First, statues. The complaint was raised before EC in 2009 itself. While the commission is very powerful (subject, of course, to superintendence of the courts) during the time of elections, it is, perhaps rightly, powerless in normal times. All it did therefore was to promise level-playing field during the time of the next elections. Which it did now by covering the elephants, only to be mired in ill-informed ridicule. Most forgot that the ban on littering government property with party symbols extends to wall calendars and prime ministerial portraits on secretariat walls.

As for early elections in UP, the EC had to bunch four other assemblies, viz, of Punjab, Uttarakhand, Manipur and Goa. The term of the Uttarakhand assembly ends on March 13. March is a “no-no,” in view of children’s examinations (most polling booths in India are in schools), February elections in all five states was the preferred option. Of course, tweeps saw the “elephant” from the prism of the Congress’s interests in UP.

The Salman episode, a little hard to explain to the world in 140 characters, shows how the model code really kicks in. Sampath and Brahma can be superceded by an outsider, when Quraishi retires in July, they can outvote him. Yet, in the commission’s “courtroom” all three stood together to dismiss the Congress’s legal battery of nine, headed by Abhishek Manu Singhvi. The manifesto document that Singhvi could conjure talked of reservations per se, not a specific number for the Muslim community. Thus, within 36 hours of a notice under the model code, the law minister, an Oxford-trained legal eagle himself, made an unconditional apology.

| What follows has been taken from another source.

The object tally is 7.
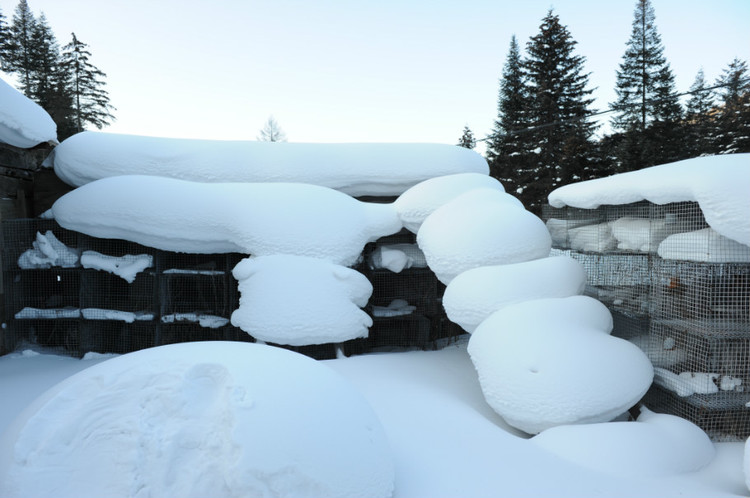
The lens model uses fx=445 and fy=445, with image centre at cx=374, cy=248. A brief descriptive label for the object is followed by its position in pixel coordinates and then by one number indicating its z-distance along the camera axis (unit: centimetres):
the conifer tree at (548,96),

The revert of Sen, the Goa cadre IAS officer, was in process for a week before he stopped Vadra. That’s because Goa had illegally placed non-IAS officers as district magistrates. When the EC asked for a panel of IAS officers, the state sent three names, two serving in the personal staff of Goa’s chief minister and the governor. Quraishi thus picked up the third officer, presently in Amethi. The ‘Vadhra Violation’ was a week later. Only if they were clairvoyant, the EC would have pre-empted that with Sen’s transfer!

The government now wishes to make the model code part of statute. A group of ministers under Pranab Mukherjee is mulling this sinister idea, under the garb of giving legal teeth to the code and continuing the unhindered march of development while elections are on. “Without any disrespect for the EC, which we hold in the highest esteem...time has come, in a wider sweep of electoral reforms, to think about giving MCC, a statutory backing. Perhaps it will be appropriate that the whole question should be looked at and the EC should also revisit its own position on this issue,” Manish Tewari, the Congress party’s spokesperson, has stated.

The delay angle is bogus. After adding some safeguards, Quraishi cleared a request by then cabinet secretary KM Chandrasekhar’s request even as he was taking a walk in his Akbar Road lawns!

A statutory model code would have allowed Salman, Beni, Maya and Sen to drag EC to court. This would have been a joke on the ground umpire whose job is to bat for the opposition and swiftly. In 140 characters, it would have been like telling the world that hereon our courts, not Dickie Bird, will decide if Tendulkar was lbw or not.

Tail Piece: After a day in the political theatre, ensuring that all three commissioners achieve a consensus, Quraishi jams on his electric guitar.